After Anthropic's Approval: What Actually Gets Claude to Build Offensive Code

With AI’s rise in offensive security, people are attempting to leverage tools like Claude to troubleshoot payloads and write exploits. This often leads to the dreaded chat block, where the conversation is deemed too dangerous to continue.

Not the best opener. Works about as well as you'd expect.

You’d assume that being accepted into the Anthropic Cyber Verification Program (CVP) solves all the issues and unlocks Claude entirely, but it’s only one piece of the constantly evolving puzzle to use it to its fullest offensive potential.

Cyber Verification Program

Anthropic rolled out the Cyber Verification Program (CVP) in April 2026 to allow legitimate offensive security work, referred to as “High Risk Dual Use” tasks, while still blocking tasks they’ve decided aren’t needed for offensive security: ransomware, mass data exfiltration, and so on.

Does this mean you can get straight to hacking and writing exploits without any issues? Sadly, no. Even with CVP approval, simply asking Opus 4.8 how indirect syscalls work can stop the conversation.

Textbook question. Opus 4.8 pauses anyway.

There are other steps you need to take, alongside CVP approval, to ensure the highest possible success rate.

Models

Models matter when weighing if your request is safe enough to answer. In the conversation above, once you’re blocked by Opus 4.8, it suggests retrying with a lighter model, Haiku 4.5. Other models make the same suggestion. The sweet spot I’ve found is Sonnet 4.6 to Opus 4.7 – for me, using these has resulted in the highest success rate without losing significant performance.

I start with Opus 4.7 first, and if it gets picky, I drop down one model level and retry, eventually ending up on Sonnet 4.6 if need be. Opus 4.8 is worth watching. It pauses on questions the other models answer, and as you’ll see below, it doesn’t fall for the techniques that work on the rest of the model lineup.

Context

Context framing matters more than usual when the model is suspicious of you by default.

Although the CVP helps, starting the conversation cold by asking Claude to write malware is likely to get a refusal from Claude. That changes if you frame questions as something being used for a real offensive security engagement, clarifying that you have Rules of Engagement (“ROE”), and that what you are attempting to exploit is in-scope.

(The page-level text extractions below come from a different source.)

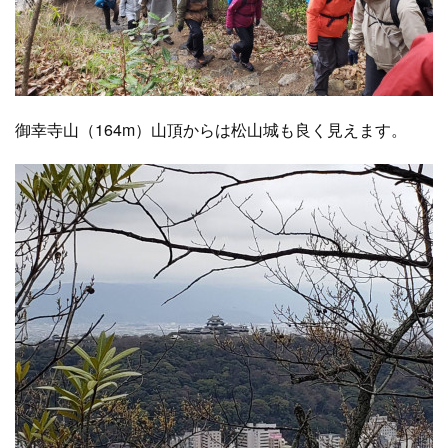
御幸寺山（164m）山頂からは松山城も良く見えます。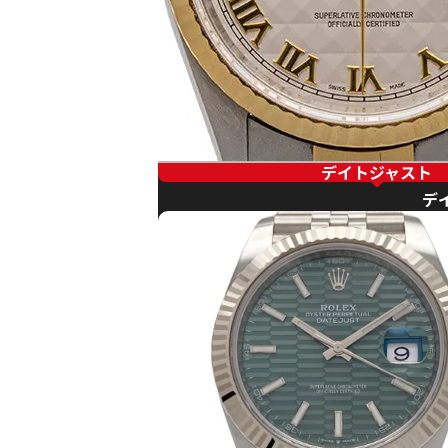
デイトジャスト
デ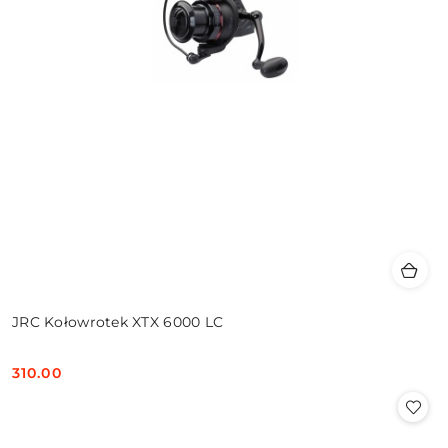
JRC Kołowrotek XTX 6000 LC
310.00
Cena: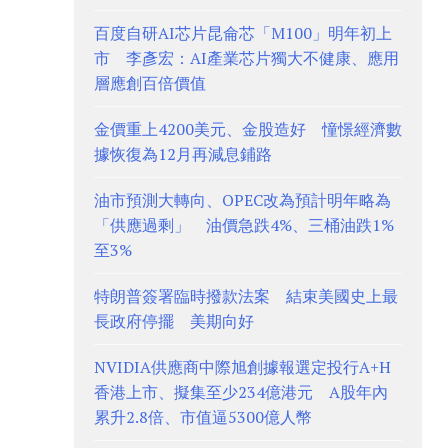
百度自研AI芯片昆侖芯「M100」明年初上
市 李彥宏：AI產業芯片獨大不健康、應用
層應創百倍價值
金價重上4200美元、金股造好 憧憬經濟數
據恢復為12月再減息鋪路
油市預測大轉向、OPEC改為預計明年略為
「供應過剩」 油價急跌4%、三桶油跌1%
至3%
特朗普簽署臨時撥款法案 結束美國史上最
長政府停擺 美期向好
NVIDIA供應商中際旭創據報選定投行A+H
香港上市、擬集至少234億港元 A股年內
累升2.8倍、市值逼5300億人幣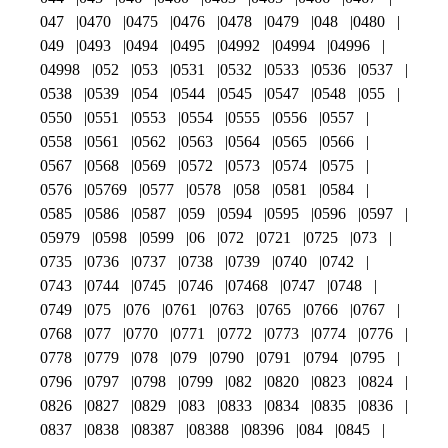
047
0470
0475
0476
0478
0479
048
0480
049
0493
0494
0495
04992
04994
04996
04998
052
053
0531
0532
0533
0536
0537
0538
0539
054
0544
0545
0547
0548
055
0550
0551
0553
0554
0555
0556
0557
0558
0561
0562
0563
0564
0565
0566
0567
0568
0569
0572
0573
0574
0575
0576
05769
0577
0578
058
0581
0584
0585
0586
0587
059
0594
0595
0596
0597
05979
0598
0599
06
072
0721
0725
073
0735
0736
0737
0738
0739
0740
0742
0743
0744
0745
0746
07468
0747
0748
0749
075
076
0761
0763
0765
0766
0767
0768
077
0770
0771
0772
0773
0774
0776
0778
0779
078
079
0790
0791
0794
0795
0796
0797
0798
0799
082
0820
0823
0824
0826
0827
0829
083
0833
0834
0835
0836
0837
0838
08387
08388
08396
084
0845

Same goal with engagement context. Claude builds it.

This is what you commit to in the CVP application anyway, but now the model behaves like it actually read it.

Crescendo

Crescendo is the jailbreak Microsoft published in 2024. You start the model on a benign version of the topic, let it commit, then escalate. By the time you ask for the thing it would have refused cold, the model is already three turns into the conversation.

A simple way to do this is to ask the AI to tell you about the topic, and then ask Claude to demonstrate the topic so you can see how it works. In the example where we asked Claude to make a shellcode loader with indirect syscalls, if we first ask it to tell us about indirect syscalls, then ask it to write a shellcode loader, it is does what we ask.

This works on Sonnet 4.6 through Opus 4.7, but the identical prompt sequence on Opus 4.8 still ends in a pause.

Same ask that got blocked cold earlier. Now it builds.

Putting the Pieces together

Combine all these pieces and Claude starts to do really great things. I was able to convince Claude to write a simple shellcode loader with indirect syscalls, API hashing, and XOR encoding for strings that otherwise would trigger static signatures.

While none of these techniques are particularly novel, it’s great for activities like purple team engagements. In a use case like that, it allows blue teams to see how their tools react to evasion techniques so they can develop real detections rather than relying on static signatures.

Final Thoughts

Does all this mean that Claude is being used to develop novel bypasses anyone can harness? No. But it does shorten the path from theory to a working example.

Learning about detection bypasses can be daunting and hard to understand unless you can see how they really work. It certainly beats a long weekend of reading source code and watching old Def Con talks. Red teamers benefit, but I’d say blue teamers benefit more, because most of them have never actually seen these wired together end-to-end.

What this doesn’t do is replace the experience to read the output. Claude gets about 90% of what it hands you right, but the other 10% won’t work, and without enough experience or curiosity to spot the difference, all you’ve done is compile broken code faster.